Olli Shorts & Pants PDF Sewing Pattern 
(image source: Misusu Patterns)

Sizing info: 

This pattern is graded for sizes 62 to 116, which refers to the child's height in centimetres, and roughly equates to ages 0 - 3 months to 5 - 6 years. I would DEFINITELY recommend going by height rather than age with this pattern. After checking his height, I ended up making a size smaller than Frankie's actual age, and the fit has worked out really well. It might not be such an issue if you live somewhere that is hot for a large portion of the year, as shorts that turn out a bit big will get worn in due course. But where we live, the shorts-wearing window of time is limited to a few months, so I really wanted to make sure I was making a garment that he could wear, like, now.


Fabric info:

This pattern is designed for wovens, and includes cotton, double gauze, flannel, denim, ribcord (needlecord?) and linen as suggestions. Let it be known that this pattern is excellent for scrap-and-small-piece busting. Frankie needed plain-ish bottoms to go with some jazzier tops, so I used leftovers of army green cotton/linen mix from my Burnside bibs, and some black stretch denim leftover from some jeggings. The various panels that make up these shorts means that you can cut the pieces from weird-shaped offcuts from previous projects, or even pieced together from a mix of fabrics that are different colours or prints, but have a similar weight. The versions I've made here are a little dull, but you could really go to town with the prints if you so wished. I'd LOVE to make some from African wax fabric, perhaps mixing up scraps of different print designs.  


Findings:

This Olli pattern is a really good advert for Misusu patterns. The instructions are so clear and well illustrated, and all the pieces come together flawlessly with everything matching up as it should. I love the look and fit of the finished garments, and it's wonderful to have a pattern that can be squeezed out of leftovers and remnants that you may already own. The basic pattern itself is interesting enough that a fantastic result can be achieved without needing to add anything. However, you can also get super creative and have a lot of fun dreaming up a really unique garment.
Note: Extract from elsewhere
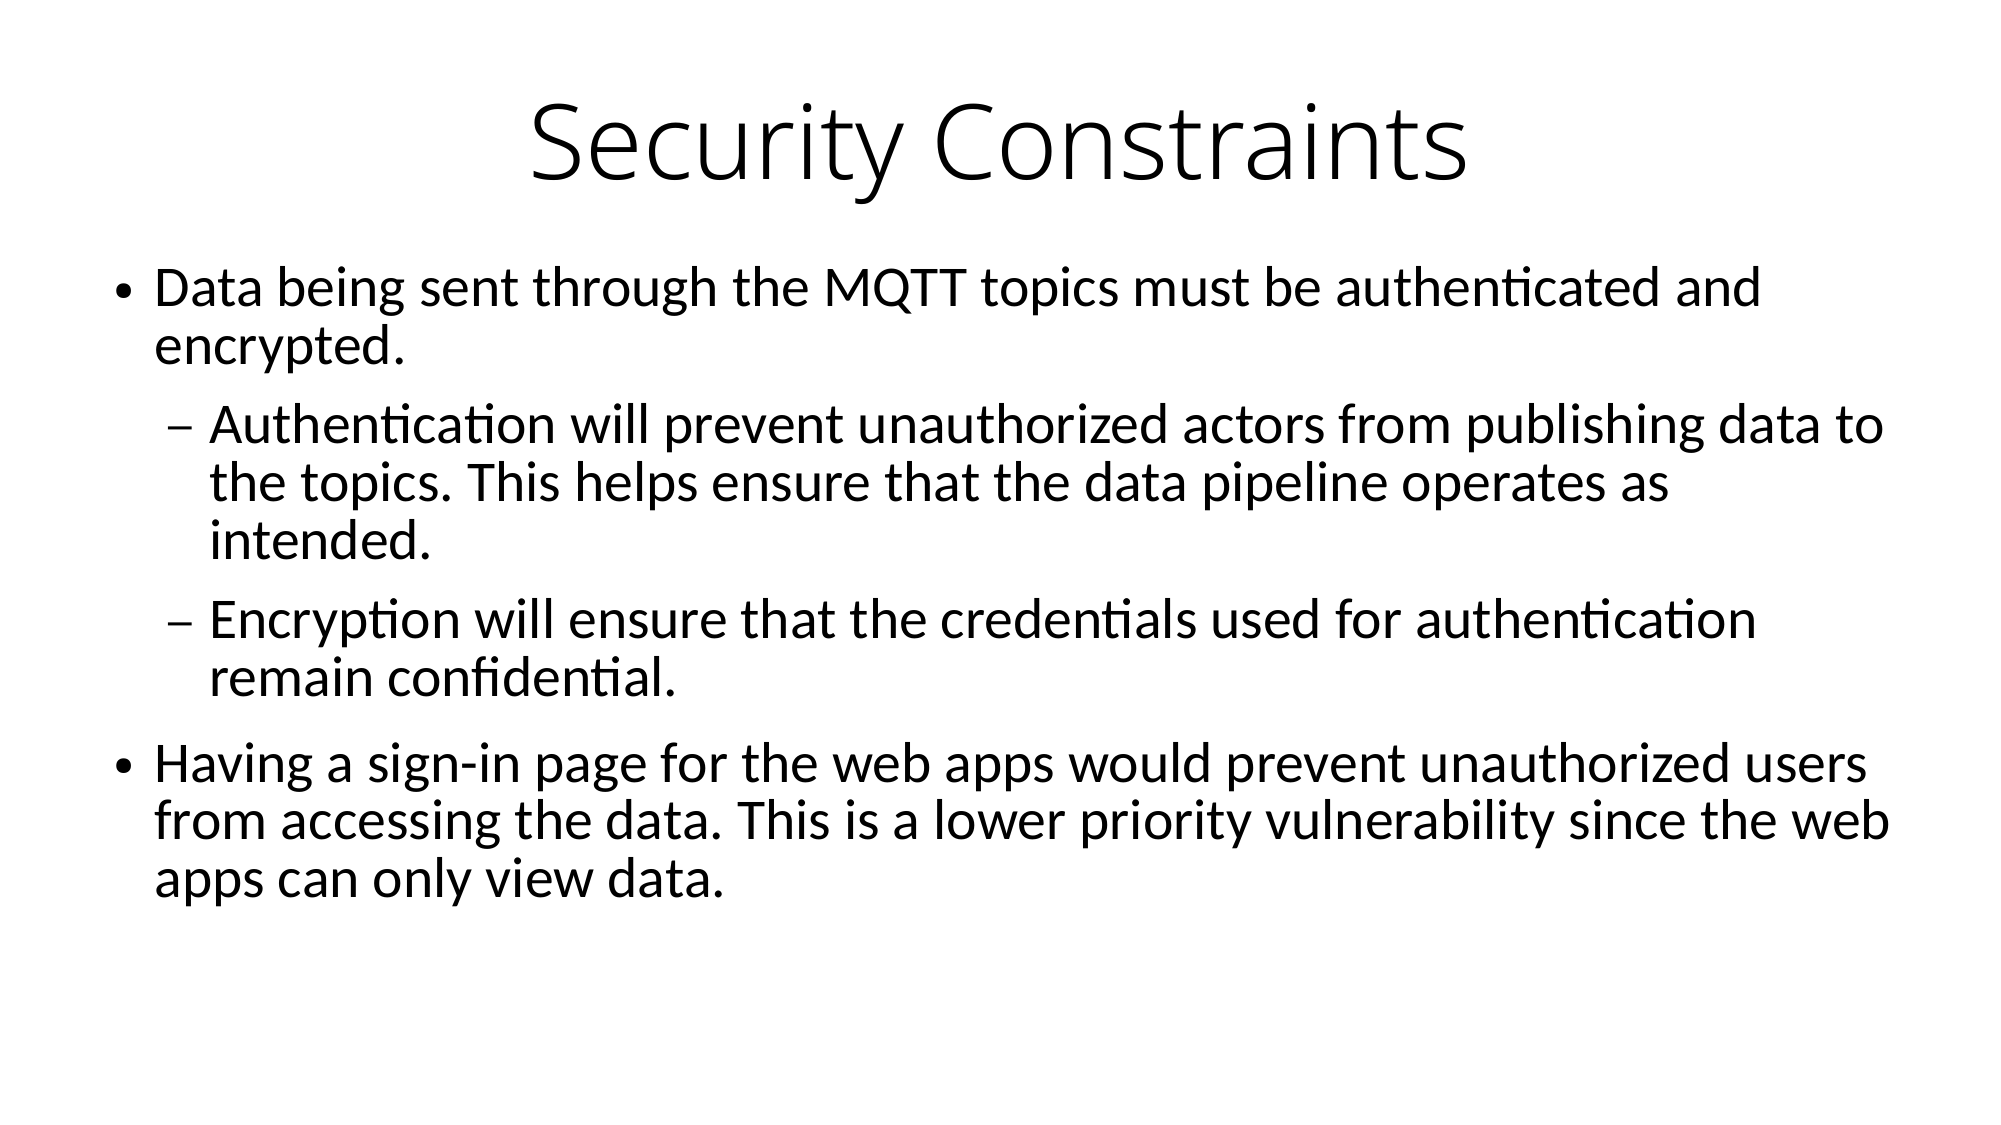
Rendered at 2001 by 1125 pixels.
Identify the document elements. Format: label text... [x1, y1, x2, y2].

list Data being sent through the MQTT topics must be authenticated and encrypted. Authentication will prevent unauthorized actors from publishing data to the topics. This helps ensure that the data pipeline operates as intended. Encryption will ensure that the credentials used for authentication remain confidential. Having a sign-in page for the web apps would prevent unauthorized users from accessing the data. This is a lower priority vulnerability since the web apps can only view data. [99, 263, 1900, 916]
title Security Constraints [99, 44, 1900, 233]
The Olli shorts and pants are clearly designed to be unisex garments, and initially I printed out two copies in different sizes (this PDF pattern has the layers function), one for Frankie and one for Dolores. However, after making Frankie's, I decided not to use this pattern for Dolores because she's annoyingly, stereotypically gender-minded when it comes to the fit of her clothing, and I know that sadly she wouldn't want to wear a pair of shorts with a baggy fit such as these at this point in time. 

Customisation ideas:

Rare is a pattern as customisable as this one! Here's some ideas:
  • Go crazy with your scraps and make a mash up of different prints for each of the panels
  • Alternatively, play around with colour blocking by using two or more solids fabrics
  • Monkey with the rules and ignore the grainlines to make interesting effects using striped, checked or printed fabrics. I'd love to do this with needlecord
  • Add single or double rows of visible, contrast topstitching. I used regular sew-all thread on the army green pair because I wanted a subtle look, but you could use upholstery or full on topstitching threads for a bolder effect
  • Insert piping, braid, ric-rac or pom-pom trim into the vertical seams
  • Apply braid, ric-rac, lace etc at the back of the top edge of the pocket piece so it peeks out from behind, or stitch it across the pocket piece just below the top edge like on Frankie's black pair
  • Add a button and buttonhole to each pocket so they can be closed up
  • Stitch on ready-made patches, or make your own like I did on the army green pair by using a section of woven ribbon with a cute motif
  • Shorten the pants version to 3/4 or 7/8 lengths for capri or clam digger styles. 

Would I make it again?

A number of months passed between making these two versions, so technically I have already made this pattern again! But I definitely see more versions in the future. I may prep the next size up to have on hand so if I have any suitable leftovers from future projects, I can cut some pairs out in advance of next summer.